Valias recentemente publicou um questionamento em torno da prática de ioga e como ela é relacionada ao estereotipo de um corpo magro. No vídeo publicado por ela, há duas mulheres com corporalidades diferentes e a influencer destaca que o corpo magro não deve ser o padrão para a ioga, e que o corpo gordo não deve ser lido em um espaço de superação para a prática esportiva. Sendo assim, as duas mulheres deveriam ser naturalizadas nesse espaço e tratadas como pertencentes dele.

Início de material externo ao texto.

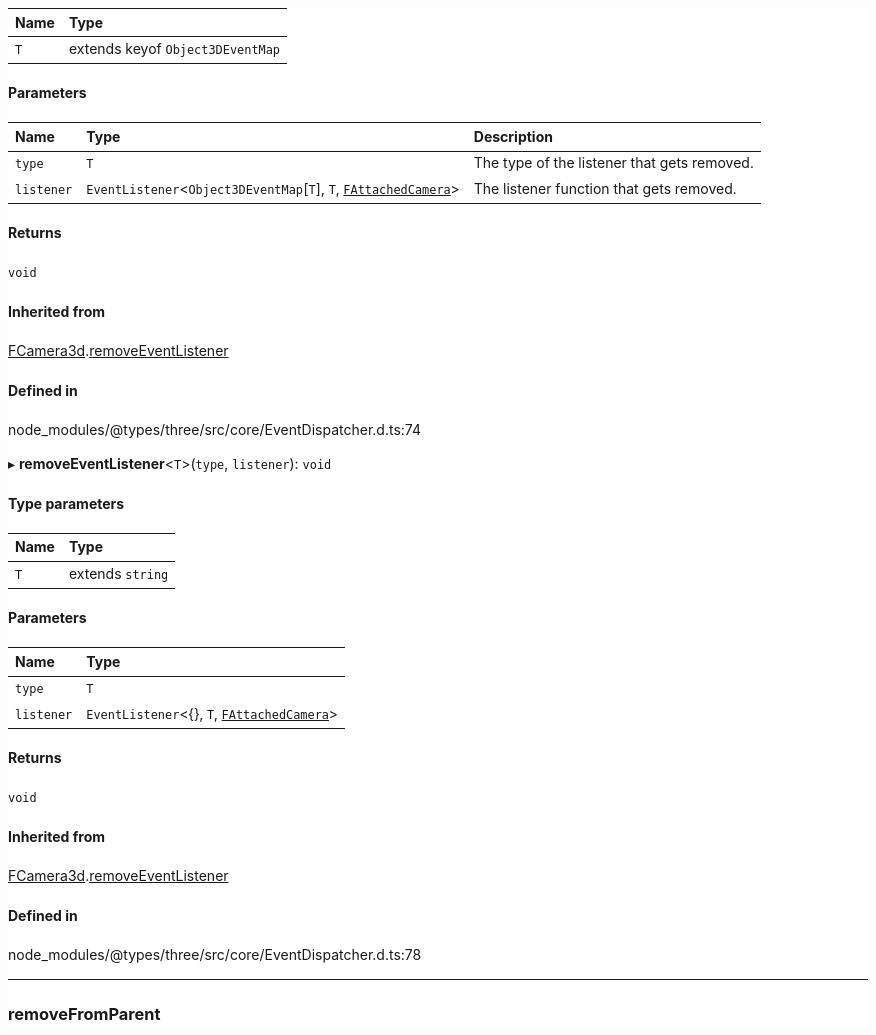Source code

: | Name | Type |
| :------ | :------ |
| `T` | extends keyof `Object3DEventMap` |

#### Parameters

| Name | Type | Description |
| :------ | :------ | :------ |
| `type` | `T` | The type of the listener that gets removed. |
| `listener` | `EventListener`\<`Object3DEventMap`[`T`], `T`, [`FAttachedCamera`](3d_src.FAttachedCamera.md)\> | The listener function that gets removed. |

#### Returns

`void`

#### Inherited from

[FCamera3d](3d_src.FCamera3d.md).[removeEventListener](3d_src.FCamera3d.md#removeeventlistener)

#### Defined in

node_modules/@types/three/src/core/EventDispatcher.d.ts:74

▸ **removeEventListener**\<`T`\>(`type`, `listener`): `void`

#### Type parameters

| Name | Type |
| :------ | :------ |
| `T` | extends `string` |

#### Parameters

| Name | Type |
| :------ | :------ |
| `type` | `T` |
| `listener` | `EventListener`\<{}, `T`, [`FAttachedCamera`](3d_src.FAttachedCamera.md)\> |

#### Returns

`void`

#### Inherited from

[FCamera3d](3d_src.FCamera3d.md).[removeEventListener](3d_src.FCamera3d.md#removeeventlistener)

#### Defined in

node_modules/@types/three/src/core/EventDispatcher.d.ts:78

___

### removeFromParent
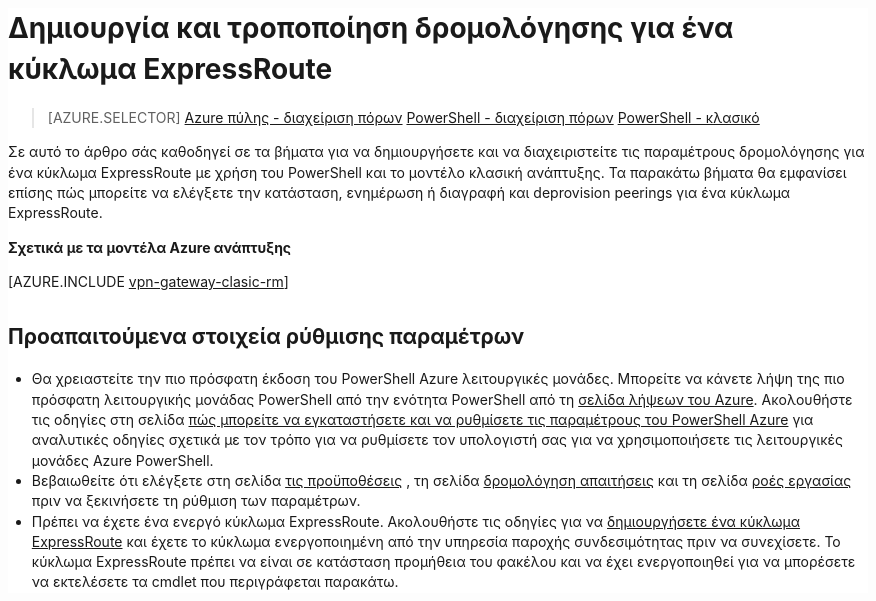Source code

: <properties
   pageTitle="Πώς μπορείτε να ρυθμίσετε τις παραμέτρους δρομολόγησης για ένα κύκλωμα ExpressRoute για το μοντέλο κλασική ανάπτυξης χρησιμοποιώντας το PowerShell | Microsoft Azure"
   description="Σε αυτό το άρθρο σάς καθοδηγεί στα βήματα για τη δημιουργία και την προμήθεια στο ιδιωτικό, δημόσιο και Microsoft διεισδύουν από ένα κύκλωμα ExpressRoute. Σε αυτό το άρθρο σας δείχνει επίσης πώς μπορείτε να ελέγξετε την κατάσταση, ενημέρωση ή διαγραφή peerings για το κύκλωμα."
   documentationCenter="na"
   services="expressroute"
   authors="ganesr"
   manager="carmonm"
   editor=""
   tags="azure-service-management"/>
<tags
   ms.service="expressroute"
   ms.devlang="na"
   ms.topic="article" 
   ms.tgt_pltfrm="na"
   ms.workload="infrastructure-services"
   ms.date="10/10/2016"
   ms.author="ganesr"/>

# <a name="create-and-modify-routing-for-an-expressroute-circuit"></a>Δημιουργία και τροποποίηση δρομολόγησης για ένα κύκλωμα ExpressRoute

> [AZURE.SELECTOR]
[Azure πύλης - διαχείριση πόρων](expressroute-howto-routing-portal-resource-manager.md)
[PowerShell - διαχείριση πόρων](expressroute-howto-routing-arm.md)
[PowerShell - κλασικό](expressroute-howto-routing-classic.md)



Σε αυτό το άρθρο σάς καθοδηγεί σε τα βήματα για να δημιουργήσετε και να διαχειριστείτε τις παραμέτρους δρομολόγησης για ένα κύκλωμα ExpressRoute με χρήση του PowerShell και το μοντέλο κλασική ανάπτυξης. Τα παρακάτω βήματα θα εμφανίσει επίσης πώς μπορείτε να ελέγξετε την κατάσταση, ενημέρωση ή διαγραφή και deprovision peerings για ένα κύκλωμα ExpressRoute.


**Σχετικά με τα μοντέλα Azure ανάπτυξης**

[AZURE.INCLUDE [vpn-gateway-clasic-rm](../../includes/vpn-gateway-classic-rm-include.md)] 

## <a name="configuration-prerequisites"></a>Προαπαιτούμενα στοιχεία ρύθμισης παραμέτρων

- Θα χρειαστείτε την πιο πρόσφατη έκδοση του PowerShell Azure λειτουργικές μονάδες. Μπορείτε να κάνετε λήψη της πιο πρόσφατη λειτουργικής μονάδας PowerShell από την ενότητα PowerShell από τη [σελίδα λήψεων του Azure](https://azure.microsoft.com/downloads/). Ακολουθήστε τις οδηγίες στη σελίδα [πώς μπορείτε να εγκαταστήσετε και να ρυθμίσετε τις παραμέτρους του PowerShell Azure](../powershell-install-configure.md) για αναλυτικές οδηγίες σχετικά με τον τρόπο για να ρυθμίσετε τον υπολογιστή σας για να χρησιμοποιήσετε τις λειτουργικές μονάδες Azure PowerShell. 
- Βεβαιωθείτε ότι ελέγξετε στη σελίδα [τις προϋποθέσεις](expressroute-prerequisites.md) , τη σελίδα [δρομολόγηση απαιτήσεις](expressroute-routing.md) και τη σελίδα [ροές εργασίας](expressroute-workflows.md) πριν να ξεκινήσετε τη ρύθμιση των παραμέτρων.
- Πρέπει να έχετε ένα ενεργό κύκλωμα ExpressRoute. Ακολουθήστε τις οδηγίες για να [δημιουργήσετε ένα κύκλωμα ExpressRoute](expressroute-howto-circuit-classic.md) και έχετε το κύκλωμα ενεργοποιημένη από την υπηρεσία παροχής συνδεσιμότητας πριν να συνεχίσετε. Το κύκλωμα ExpressRoute πρέπει να είναι σε κατάσταση προμήθεια του φακέλου και να έχει ενεργοποιηθεί για να μπορέσετε να εκτελέσετε τα cmdlet που περιγράφεται παρακάτω.
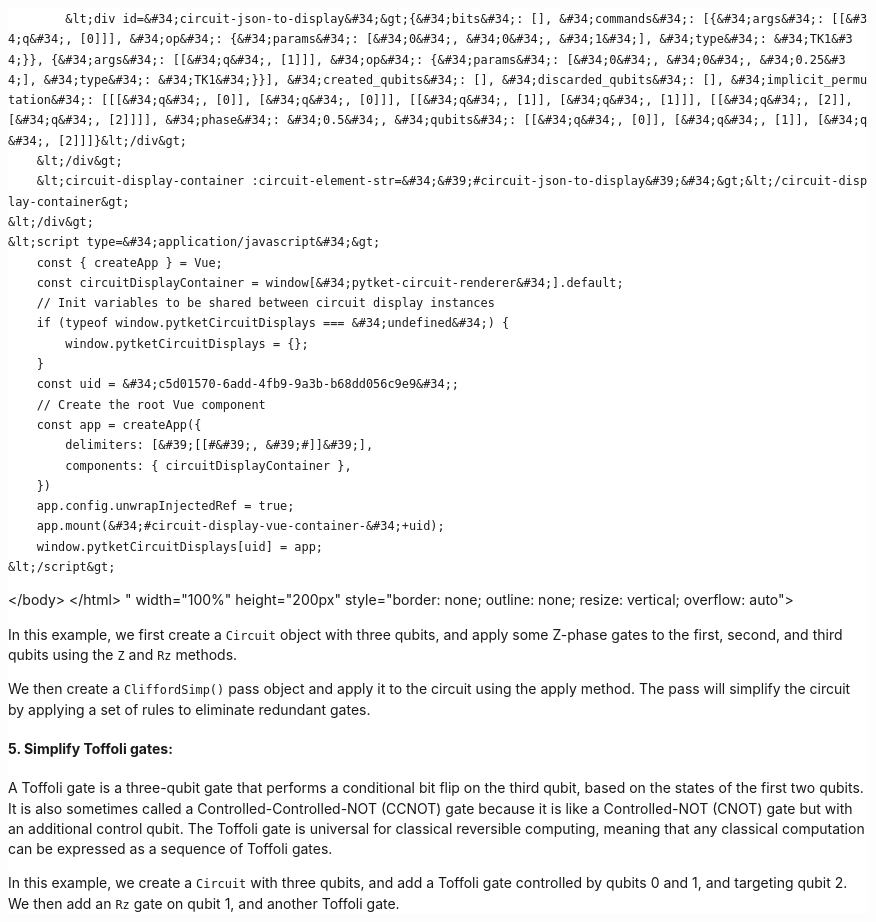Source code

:             &lt;div id=&#34;circuit-json-to-display&#34;&gt;{&#34;bits&#34;: [], &#34;commands&#34;: [{&#34;args&#34;: [[&#34;q&#34;, [0]]], &#34;op&#34;: {&#34;params&#34;: [&#34;0&#34;, &#34;0&#34;, &#34;1&#34;], &#34;type&#34;: &#34;TK1&#34;}}, {&#34;args&#34;: [[&#34;q&#34;, [1]]], &#34;op&#34;: {&#34;params&#34;: [&#34;0&#34;, &#34;0&#34;, &#34;0.25&#34;], &#34;type&#34;: &#34;TK1&#34;}}], &#34;created_qubits&#34;: [], &#34;discarded_qubits&#34;: [], &#34;implicit_permutation&#34;: [[[&#34;q&#34;, [0]], [&#34;q&#34;, [0]]], [[&#34;q&#34;, [1]], [&#34;q&#34;, [1]]], [[&#34;q&#34;, [2]], [&#34;q&#34;, [2]]]], &#34;phase&#34;: &#34;0.5&#34;, &#34;qubits&#34;: [[&#34;q&#34;, [0]], [&#34;q&#34;, [1]], [&#34;q&#34;, [2]]]}&lt;/div&gt;
        &lt;/div&gt;
        &lt;circuit-display-container :circuit-element-str=&#34;&#39;#circuit-json-to-display&#39;&#34;&gt;&lt;/circuit-display-container&gt;
    &lt;/div&gt;
    &lt;script type=&#34;application/javascript&#34;&gt;
        const { createApp } = Vue;
        const circuitDisplayContainer = window[&#34;pytket-circuit-renderer&#34;].default;
        // Init variables to be shared between circuit display instances
        if (typeof window.pytketCircuitDisplays === &#34;undefined&#34;) {
            window.pytketCircuitDisplays = {};
        }
        const uid = &#34;c5d01570-6add-4fb9-9a3b-b68dd056c9e9&#34;;
        // Create the root Vue component
        const app = createApp({
            delimiters: [&#39;[[#&#39;, &#39;#]]&#39;],
            components: { circuitDisplayContainer },
        })
        app.config.unwrapInjectedRef = true;
        app.mount(&#34;#circuit-display-vue-container-&#34;+uid);
        window.pytketCircuitDisplays[uid] = app;
    &lt;/script&gt;
&lt;/body&gt;
&lt;/html&gt;
"
        width="100%" height="200px"
        style="border: none; outline: none; resize: vertical; overflow: auto"></iframe>




In this example, we first create a `Circuit` object with three qubits, and apply some Z-phase gates to the first, second, and third qubits using the `Z` and `Rz` methods.

We then create a `CliffordSimp()` pass object and apply it to the circuit using the apply method. The pass will simplify the circuit by applying a set of rules to eliminate redundant gates.

#### 5. Simplify Toffoli gates:

A Toffoli gate is a three-qubit gate that performs a conditional bit flip on the third qubit, based on the states of the first two qubits. It is also sometimes called a Controlled-Controlled-NOT (CCNOT) gate because it is like a Controlled-NOT (CNOT) gate but with an additional control qubit. The Toffoli gate is universal for classical reversible computing, meaning that any classical computation can be expressed as a sequence of Toffoli gates.

In this example, we create a `Circuit` with three qubits, and add a Toffoli gate controlled by qubits 0 and 1, and targeting qubit 2. We then add an `Rz` gate on qubit 1, and another Toffoli gate.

Disponível em: https://www.instagram.com/reel/CthVIdsuwHN/?utm_source=ig_web_copy_link&igshid=MzRlODBiNWFlZA==
Para finalizar, é importante reconhecer que Ellen se destaca no que se propõe a fazer. Em meio a tantas influenciadoras brancas e a magras que são consideradas blogueiras fitness, a atleta se dispõe a romper com tal padrão, criticando não só a sociedade gordofobica, mas também os caminhos escolhidos para a obtenção da magreza. Desse modo, de acordo com o dicionário online, influenciar significa “Induzir (alguém) a fazer alguma coisa”, Ellen exerce muito bem essa função, e de forma positiva, porque influencia pessoas a refletirem sobre as praticas corporais e sua importância para todos os tipos de corpos. Porém, ela lembra-nos através das publicações que ainda vivemos em uma sociedade permeada de estereótipos em relação a atividade física e que por vezes associa a magreza um corpo atlético. Ellen então rompe com as expectativas, pois é atleta, negra, gorda e muito consciente do lugar que ocupa e disposta a fazer com que outras pessoas também enxerguem. Através das postagens por vezes irônica, a influenciadora faz com que temáticas tão caras para a sociedade sejam tematizadas, e isso possui muito mais peso, do que os que são exibidos na balança.
Referências:
PAIM, Marina Bastos; KOVALESKI, Douglas Francisco. Análise das diretrizes brasileiras de obesidade: patologização do corpo gordo, abordagem focada na perda de peso e gordofobia. Saúde e Sociedade, v. 29, 2020.
STRINGS, Sabrina. Fearing the black body: The racial origins of fat phobia. New York University Press, 2020.
BERGER, Michele Tracy. I do practice yoga! Controlling images and recovering the black female body in ‘skinny White girl’yoga culture. Race and Yoga, v. 3, n. 1, 2018.